- [PAGE TEXT]

────

The complexity of the below program is given to be O(n!)
double foo(int n){
int i;
double sum;
if(n==0){
return 1.0;
}
else {
sum=0.0;
for(i=0;i<n;i++){
sum+=foo(i);
}
return sum;
}
}
But I could determine its complexity as O(n!). Can anyone explain how is it coming to be O(n!)?
Is it Θ(n!) also or only O(n!)?
If it is not Θ(n!) .Can I get a sample of Θ(n!) code.
Let's assume the time to calculate foo(n) is $T(n)$. In the case where $n>0$, we can gather the time taken for an iteration will be: $$ T(n) = \left( \sum_{i=0}^{n-1} T(i)\right) +n+c $$
Also, $T(1)=c$
First, a little justification. The summation in the parenthesis is the run time for all the calls to foo in the loop. The n accounts for the looping and the constant c accounts for things such as initialization, comparisons and such.

────

- [STORED ROWS]
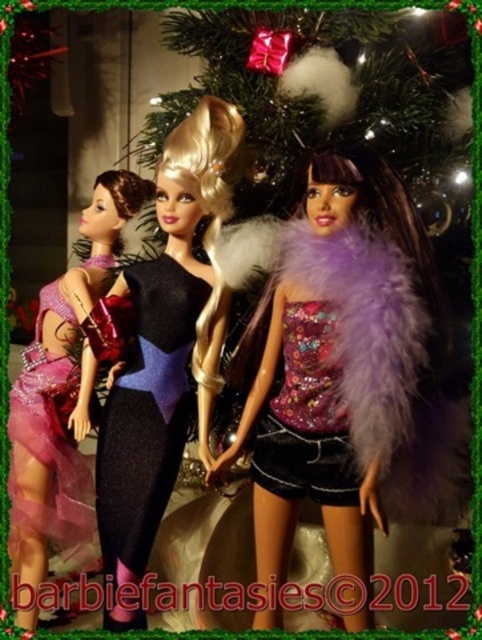
Between green textured christmas tree at center and black textured dress at center, which one has less height?

black textured dress at center

Does green textured christmas tree at center appear under black textured dress at center?

Incorrect, green textured christmas tree at center is not positioned below black textured dress at center.

The image size is (482, 640). I want to click on green textured christmas tree at center, so 373,330.

The image size is (482, 640). In order to click on green textured christmas tree at center in this screenshot , I will do `click(373, 330)`.

This screenshot has height=640, width=482. What do you see at coordinates (373, 330) in the screenshot?
I see `green textured christmas tree at center` at bounding box center [373, 330].

Who is lower down, green textured christmas tree at center or black sequined dress at center?

black sequined dress at center

Is point (395, 483) positioned after point (219, 152)?

No, (395, 483) is in front of (219, 152).

Where is `green textured christmas tree at center`? Image resolution: width=482 pixels, height=640 pixels. green textured christmas tree at center is located at coordinates (373, 330).

Is matte pink tulle dress at left in front of black textured dress at center?

No.

Is point (34, 385) positioned in front of point (138, 396)?

No, (34, 385) is behind (138, 396).

Which is in front, point (77, 246) or point (135, 406)?

Point (135, 406) is in front.

Find the location of a particular element. matte pink tulle dress at left is located at coordinates (62, 397).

────

- [TASKS TO COMPLETE]
1. What value does the complexity thread give for T(1)?
2. Rewrite the complexity thread's paragraph beginning "First, a little justification" as a short list.
3. According to the complexity thread, why does the recurrence for T(n) add the terms n and c to the summation?

- [RESPONSES BY TASK]
1. T(1) = c

2.
- The summation in the parentheses is the run time for all the calls to foo in the loop.
- The n accounts for the looping.
- The constant c accounts for things such as initialization and comparisons.

3. The summation covers only the run time of the recursive calls to foo inside the loop. The n is added to account for the looping itself, and the constant c accounts for work such as initialization and comparisons.